▶ _DATA FOR THE TASK_
▬▬▬▬▬▬
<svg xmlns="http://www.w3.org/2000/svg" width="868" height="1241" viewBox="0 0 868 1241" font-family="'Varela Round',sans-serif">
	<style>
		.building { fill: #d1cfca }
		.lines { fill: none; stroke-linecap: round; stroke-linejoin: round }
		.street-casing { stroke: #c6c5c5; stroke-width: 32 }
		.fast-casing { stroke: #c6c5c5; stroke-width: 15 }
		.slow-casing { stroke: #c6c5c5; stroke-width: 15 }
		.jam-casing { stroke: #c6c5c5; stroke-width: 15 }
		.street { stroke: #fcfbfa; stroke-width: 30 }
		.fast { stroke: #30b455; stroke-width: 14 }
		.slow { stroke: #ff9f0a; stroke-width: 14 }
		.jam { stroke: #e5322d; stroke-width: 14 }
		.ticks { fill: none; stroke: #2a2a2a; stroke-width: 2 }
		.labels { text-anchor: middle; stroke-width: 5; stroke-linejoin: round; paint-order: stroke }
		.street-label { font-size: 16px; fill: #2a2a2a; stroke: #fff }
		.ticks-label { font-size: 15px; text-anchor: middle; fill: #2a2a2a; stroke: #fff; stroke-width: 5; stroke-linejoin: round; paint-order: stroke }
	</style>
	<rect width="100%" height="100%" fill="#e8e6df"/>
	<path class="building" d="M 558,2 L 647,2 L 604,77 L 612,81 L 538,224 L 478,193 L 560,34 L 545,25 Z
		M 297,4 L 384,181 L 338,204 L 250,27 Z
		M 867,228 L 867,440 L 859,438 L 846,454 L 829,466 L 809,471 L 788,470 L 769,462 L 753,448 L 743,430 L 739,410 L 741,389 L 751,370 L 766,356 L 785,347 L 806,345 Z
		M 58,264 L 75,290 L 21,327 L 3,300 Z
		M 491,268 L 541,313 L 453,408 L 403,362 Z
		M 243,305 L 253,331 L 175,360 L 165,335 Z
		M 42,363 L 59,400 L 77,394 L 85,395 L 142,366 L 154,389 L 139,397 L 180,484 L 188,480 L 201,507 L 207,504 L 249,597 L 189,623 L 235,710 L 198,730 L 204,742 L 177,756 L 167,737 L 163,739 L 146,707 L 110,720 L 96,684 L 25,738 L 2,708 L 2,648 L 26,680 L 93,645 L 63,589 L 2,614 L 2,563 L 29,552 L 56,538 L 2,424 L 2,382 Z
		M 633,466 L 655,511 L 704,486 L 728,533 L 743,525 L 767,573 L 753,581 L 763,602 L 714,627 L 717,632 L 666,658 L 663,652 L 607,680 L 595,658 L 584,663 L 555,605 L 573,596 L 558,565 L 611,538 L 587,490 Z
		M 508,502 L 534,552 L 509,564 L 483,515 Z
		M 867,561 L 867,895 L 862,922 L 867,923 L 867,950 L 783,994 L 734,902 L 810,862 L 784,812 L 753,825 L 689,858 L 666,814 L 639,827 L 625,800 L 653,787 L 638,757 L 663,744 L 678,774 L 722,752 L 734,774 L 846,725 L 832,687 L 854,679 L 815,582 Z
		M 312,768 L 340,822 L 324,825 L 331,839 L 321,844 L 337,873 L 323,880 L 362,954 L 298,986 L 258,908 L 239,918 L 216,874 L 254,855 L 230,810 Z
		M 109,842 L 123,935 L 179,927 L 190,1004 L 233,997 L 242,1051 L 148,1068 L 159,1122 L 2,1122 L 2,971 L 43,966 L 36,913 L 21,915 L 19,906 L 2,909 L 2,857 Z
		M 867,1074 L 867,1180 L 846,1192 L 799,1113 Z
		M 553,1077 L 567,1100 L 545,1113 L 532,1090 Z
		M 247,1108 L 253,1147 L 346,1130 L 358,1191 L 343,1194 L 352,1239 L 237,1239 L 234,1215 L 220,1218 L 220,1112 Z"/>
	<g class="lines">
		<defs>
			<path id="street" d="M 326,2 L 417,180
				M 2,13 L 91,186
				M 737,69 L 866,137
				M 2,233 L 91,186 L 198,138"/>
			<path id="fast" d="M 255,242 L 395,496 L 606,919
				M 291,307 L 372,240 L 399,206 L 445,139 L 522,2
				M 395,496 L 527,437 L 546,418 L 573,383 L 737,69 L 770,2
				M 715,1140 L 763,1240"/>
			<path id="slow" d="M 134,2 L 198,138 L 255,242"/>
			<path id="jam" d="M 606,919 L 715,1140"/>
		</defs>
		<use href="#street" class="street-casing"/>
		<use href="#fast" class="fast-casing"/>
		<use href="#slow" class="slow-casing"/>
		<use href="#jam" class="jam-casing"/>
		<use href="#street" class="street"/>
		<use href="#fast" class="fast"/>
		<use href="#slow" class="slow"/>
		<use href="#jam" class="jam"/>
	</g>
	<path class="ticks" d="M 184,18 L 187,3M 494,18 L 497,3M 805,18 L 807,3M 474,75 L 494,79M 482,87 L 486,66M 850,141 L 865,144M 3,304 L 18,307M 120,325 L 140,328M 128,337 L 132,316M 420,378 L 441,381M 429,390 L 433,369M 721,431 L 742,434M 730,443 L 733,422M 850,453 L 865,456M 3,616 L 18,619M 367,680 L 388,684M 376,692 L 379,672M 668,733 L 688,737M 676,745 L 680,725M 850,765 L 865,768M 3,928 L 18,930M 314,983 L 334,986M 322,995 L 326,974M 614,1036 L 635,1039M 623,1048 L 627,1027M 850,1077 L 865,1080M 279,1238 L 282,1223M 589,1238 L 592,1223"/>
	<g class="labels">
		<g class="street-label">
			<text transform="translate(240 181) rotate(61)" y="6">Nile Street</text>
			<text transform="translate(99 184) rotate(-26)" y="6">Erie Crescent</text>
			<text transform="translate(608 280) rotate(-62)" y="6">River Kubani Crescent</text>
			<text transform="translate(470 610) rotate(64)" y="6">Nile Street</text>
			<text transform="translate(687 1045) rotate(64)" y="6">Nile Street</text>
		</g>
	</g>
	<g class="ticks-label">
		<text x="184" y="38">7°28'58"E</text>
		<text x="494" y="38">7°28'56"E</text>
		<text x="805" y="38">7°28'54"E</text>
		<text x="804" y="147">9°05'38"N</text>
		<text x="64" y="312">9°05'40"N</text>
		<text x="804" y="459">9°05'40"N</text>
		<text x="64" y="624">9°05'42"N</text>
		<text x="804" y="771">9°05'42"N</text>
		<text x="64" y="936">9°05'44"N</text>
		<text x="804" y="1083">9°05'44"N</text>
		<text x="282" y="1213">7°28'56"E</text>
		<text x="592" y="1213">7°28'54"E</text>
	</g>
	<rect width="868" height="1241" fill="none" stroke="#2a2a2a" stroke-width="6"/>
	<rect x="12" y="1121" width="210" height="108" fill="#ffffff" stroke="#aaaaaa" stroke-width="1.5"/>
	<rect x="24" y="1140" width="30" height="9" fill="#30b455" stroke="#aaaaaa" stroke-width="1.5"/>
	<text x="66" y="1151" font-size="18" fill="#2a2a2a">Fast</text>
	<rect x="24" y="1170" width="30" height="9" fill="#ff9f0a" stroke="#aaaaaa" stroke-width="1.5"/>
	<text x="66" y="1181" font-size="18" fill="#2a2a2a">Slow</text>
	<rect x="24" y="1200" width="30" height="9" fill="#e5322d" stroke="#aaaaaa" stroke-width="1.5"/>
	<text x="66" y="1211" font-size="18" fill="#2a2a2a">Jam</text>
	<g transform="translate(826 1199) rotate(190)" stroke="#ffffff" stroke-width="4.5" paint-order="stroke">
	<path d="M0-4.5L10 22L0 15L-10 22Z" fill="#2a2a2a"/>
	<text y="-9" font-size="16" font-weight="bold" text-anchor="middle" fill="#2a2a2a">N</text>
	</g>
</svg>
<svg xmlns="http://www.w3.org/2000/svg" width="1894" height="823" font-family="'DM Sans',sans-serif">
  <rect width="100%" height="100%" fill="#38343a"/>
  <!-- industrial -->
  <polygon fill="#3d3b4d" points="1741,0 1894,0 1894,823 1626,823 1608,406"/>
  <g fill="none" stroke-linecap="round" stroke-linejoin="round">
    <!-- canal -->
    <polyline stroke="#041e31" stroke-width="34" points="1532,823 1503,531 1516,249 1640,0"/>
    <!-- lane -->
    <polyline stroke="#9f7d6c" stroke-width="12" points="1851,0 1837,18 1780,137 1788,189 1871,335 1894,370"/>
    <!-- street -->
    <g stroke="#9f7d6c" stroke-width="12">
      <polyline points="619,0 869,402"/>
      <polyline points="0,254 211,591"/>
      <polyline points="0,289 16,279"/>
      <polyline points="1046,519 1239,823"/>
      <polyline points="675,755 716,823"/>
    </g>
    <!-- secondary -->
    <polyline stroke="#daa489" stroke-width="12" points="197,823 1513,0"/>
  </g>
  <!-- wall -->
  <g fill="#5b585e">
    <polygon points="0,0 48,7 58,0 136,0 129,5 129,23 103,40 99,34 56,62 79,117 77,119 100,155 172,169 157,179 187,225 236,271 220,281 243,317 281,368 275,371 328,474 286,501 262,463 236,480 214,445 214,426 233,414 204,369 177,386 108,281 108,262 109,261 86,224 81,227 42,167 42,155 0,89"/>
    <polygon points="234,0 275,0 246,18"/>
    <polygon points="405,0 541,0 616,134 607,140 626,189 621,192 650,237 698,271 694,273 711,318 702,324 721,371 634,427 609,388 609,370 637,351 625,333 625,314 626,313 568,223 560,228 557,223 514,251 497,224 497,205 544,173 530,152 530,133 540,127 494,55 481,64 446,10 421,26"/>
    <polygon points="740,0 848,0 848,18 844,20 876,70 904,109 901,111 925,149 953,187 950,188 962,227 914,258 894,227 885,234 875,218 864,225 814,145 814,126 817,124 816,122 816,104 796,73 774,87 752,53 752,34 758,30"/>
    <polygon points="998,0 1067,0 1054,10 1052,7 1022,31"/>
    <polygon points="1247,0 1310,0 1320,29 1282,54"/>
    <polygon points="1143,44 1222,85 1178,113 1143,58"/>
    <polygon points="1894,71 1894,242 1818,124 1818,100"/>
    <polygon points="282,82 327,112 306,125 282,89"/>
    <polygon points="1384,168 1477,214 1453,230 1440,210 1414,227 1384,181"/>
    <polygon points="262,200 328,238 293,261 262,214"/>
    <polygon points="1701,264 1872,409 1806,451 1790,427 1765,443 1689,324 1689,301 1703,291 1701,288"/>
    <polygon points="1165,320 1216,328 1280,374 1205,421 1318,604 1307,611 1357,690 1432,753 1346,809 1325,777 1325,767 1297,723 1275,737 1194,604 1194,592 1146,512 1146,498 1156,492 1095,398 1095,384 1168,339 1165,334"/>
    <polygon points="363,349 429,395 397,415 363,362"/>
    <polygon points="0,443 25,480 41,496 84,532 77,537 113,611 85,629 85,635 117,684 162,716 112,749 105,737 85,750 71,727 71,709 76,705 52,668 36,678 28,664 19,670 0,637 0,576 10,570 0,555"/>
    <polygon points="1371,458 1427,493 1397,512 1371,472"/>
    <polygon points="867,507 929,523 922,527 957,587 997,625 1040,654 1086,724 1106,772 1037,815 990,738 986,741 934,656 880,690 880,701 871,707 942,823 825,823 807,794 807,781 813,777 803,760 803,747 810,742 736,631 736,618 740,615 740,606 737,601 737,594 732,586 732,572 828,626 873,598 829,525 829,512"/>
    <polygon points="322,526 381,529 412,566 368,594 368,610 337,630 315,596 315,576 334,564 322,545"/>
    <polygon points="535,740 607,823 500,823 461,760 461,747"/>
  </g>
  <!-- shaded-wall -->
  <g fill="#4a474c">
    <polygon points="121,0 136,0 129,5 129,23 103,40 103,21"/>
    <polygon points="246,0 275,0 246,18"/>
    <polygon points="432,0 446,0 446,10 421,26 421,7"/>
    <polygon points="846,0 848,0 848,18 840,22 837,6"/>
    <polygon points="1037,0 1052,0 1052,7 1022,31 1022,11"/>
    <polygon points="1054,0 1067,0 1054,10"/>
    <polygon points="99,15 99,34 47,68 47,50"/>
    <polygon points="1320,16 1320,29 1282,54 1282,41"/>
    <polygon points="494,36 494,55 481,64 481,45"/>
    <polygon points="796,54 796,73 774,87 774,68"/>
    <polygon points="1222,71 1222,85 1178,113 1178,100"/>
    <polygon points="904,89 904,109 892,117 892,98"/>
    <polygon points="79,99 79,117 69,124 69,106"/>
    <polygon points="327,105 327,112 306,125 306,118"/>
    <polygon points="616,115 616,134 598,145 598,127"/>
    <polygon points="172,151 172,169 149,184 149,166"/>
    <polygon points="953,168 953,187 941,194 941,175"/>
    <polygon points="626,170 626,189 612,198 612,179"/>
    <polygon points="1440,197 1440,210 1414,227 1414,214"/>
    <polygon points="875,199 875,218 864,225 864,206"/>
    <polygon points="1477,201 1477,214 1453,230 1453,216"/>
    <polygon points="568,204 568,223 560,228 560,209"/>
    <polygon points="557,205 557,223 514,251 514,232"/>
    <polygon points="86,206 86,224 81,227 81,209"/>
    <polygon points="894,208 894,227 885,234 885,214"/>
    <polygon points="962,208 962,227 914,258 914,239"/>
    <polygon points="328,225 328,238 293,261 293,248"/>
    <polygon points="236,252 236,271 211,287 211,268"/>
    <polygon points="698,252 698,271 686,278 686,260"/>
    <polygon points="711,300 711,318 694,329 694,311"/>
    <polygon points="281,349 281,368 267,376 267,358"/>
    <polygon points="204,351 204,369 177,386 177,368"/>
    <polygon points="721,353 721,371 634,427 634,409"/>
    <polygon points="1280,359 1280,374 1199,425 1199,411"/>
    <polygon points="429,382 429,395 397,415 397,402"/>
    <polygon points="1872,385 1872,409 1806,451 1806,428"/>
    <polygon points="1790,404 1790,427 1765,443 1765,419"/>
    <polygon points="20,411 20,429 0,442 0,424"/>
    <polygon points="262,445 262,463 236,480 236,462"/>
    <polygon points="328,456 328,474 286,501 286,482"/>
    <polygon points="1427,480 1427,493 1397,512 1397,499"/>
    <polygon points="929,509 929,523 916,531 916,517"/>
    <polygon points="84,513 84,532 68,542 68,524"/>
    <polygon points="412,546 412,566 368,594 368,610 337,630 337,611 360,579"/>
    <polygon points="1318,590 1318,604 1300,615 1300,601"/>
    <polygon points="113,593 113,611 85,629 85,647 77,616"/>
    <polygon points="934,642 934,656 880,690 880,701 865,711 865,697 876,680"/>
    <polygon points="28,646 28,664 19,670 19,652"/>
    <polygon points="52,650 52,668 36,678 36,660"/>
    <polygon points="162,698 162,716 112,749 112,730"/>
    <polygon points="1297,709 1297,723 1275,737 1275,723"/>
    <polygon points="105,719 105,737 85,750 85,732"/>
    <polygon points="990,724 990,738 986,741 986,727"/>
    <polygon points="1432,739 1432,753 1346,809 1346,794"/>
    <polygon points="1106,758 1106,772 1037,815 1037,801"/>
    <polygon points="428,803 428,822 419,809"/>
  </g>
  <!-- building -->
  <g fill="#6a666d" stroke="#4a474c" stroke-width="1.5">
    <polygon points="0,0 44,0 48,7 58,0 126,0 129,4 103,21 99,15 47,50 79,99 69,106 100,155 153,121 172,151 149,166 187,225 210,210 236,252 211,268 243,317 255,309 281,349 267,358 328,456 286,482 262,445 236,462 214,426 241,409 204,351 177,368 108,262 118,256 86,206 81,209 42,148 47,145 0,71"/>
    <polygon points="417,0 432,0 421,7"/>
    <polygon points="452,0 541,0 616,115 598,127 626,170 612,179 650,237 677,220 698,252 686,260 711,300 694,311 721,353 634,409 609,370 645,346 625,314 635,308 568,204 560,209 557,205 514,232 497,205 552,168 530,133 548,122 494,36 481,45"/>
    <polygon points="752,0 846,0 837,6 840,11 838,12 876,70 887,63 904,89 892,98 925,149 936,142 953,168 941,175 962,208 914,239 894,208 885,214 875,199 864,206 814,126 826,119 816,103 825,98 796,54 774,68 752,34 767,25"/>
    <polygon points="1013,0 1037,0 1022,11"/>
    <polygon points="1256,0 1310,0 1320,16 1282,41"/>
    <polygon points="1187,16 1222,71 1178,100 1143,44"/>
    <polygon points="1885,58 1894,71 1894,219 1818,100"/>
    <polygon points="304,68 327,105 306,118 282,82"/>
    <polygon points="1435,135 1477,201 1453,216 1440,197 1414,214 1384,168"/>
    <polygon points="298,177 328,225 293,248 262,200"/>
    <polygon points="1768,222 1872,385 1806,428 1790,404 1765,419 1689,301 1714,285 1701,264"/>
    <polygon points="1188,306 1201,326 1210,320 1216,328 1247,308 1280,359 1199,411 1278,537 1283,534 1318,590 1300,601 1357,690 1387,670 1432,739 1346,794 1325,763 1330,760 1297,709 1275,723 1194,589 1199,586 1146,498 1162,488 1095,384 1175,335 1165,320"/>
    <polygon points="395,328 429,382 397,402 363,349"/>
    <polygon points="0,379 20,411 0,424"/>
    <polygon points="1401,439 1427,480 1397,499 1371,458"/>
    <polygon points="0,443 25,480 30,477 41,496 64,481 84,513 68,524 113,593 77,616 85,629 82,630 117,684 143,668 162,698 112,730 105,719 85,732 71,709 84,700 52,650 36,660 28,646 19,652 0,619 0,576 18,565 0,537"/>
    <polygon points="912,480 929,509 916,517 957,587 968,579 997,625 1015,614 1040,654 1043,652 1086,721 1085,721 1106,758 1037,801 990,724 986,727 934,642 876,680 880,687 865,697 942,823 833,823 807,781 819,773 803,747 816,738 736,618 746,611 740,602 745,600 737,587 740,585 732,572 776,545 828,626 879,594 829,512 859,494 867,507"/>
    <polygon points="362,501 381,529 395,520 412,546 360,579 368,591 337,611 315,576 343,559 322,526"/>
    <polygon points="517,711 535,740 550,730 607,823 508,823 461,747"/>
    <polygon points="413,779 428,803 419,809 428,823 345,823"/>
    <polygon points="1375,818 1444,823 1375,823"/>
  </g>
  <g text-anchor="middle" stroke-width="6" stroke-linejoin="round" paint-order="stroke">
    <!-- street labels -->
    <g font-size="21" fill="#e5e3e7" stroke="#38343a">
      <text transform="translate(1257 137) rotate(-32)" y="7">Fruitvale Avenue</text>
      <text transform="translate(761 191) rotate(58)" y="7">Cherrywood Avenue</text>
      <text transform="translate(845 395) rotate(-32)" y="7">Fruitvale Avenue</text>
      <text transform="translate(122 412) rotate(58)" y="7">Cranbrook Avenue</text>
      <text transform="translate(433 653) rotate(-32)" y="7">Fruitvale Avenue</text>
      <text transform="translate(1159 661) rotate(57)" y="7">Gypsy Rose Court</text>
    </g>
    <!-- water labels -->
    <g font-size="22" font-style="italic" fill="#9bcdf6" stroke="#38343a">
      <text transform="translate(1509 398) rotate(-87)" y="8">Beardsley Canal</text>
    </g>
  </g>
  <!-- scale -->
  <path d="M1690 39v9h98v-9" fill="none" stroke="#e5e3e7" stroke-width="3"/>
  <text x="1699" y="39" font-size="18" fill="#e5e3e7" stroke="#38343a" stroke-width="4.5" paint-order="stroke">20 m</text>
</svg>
▬▬▬▬▬▬
▶ _INSTRUCTIONS FOR THE TASK_
Pull every line containing "lines" out of the data above.

▶ _SOLUTION FOR THIS TASK_
		.lines { fill: none; stroke-linecap: round; stroke-linejoin: round }
	<g class="lines">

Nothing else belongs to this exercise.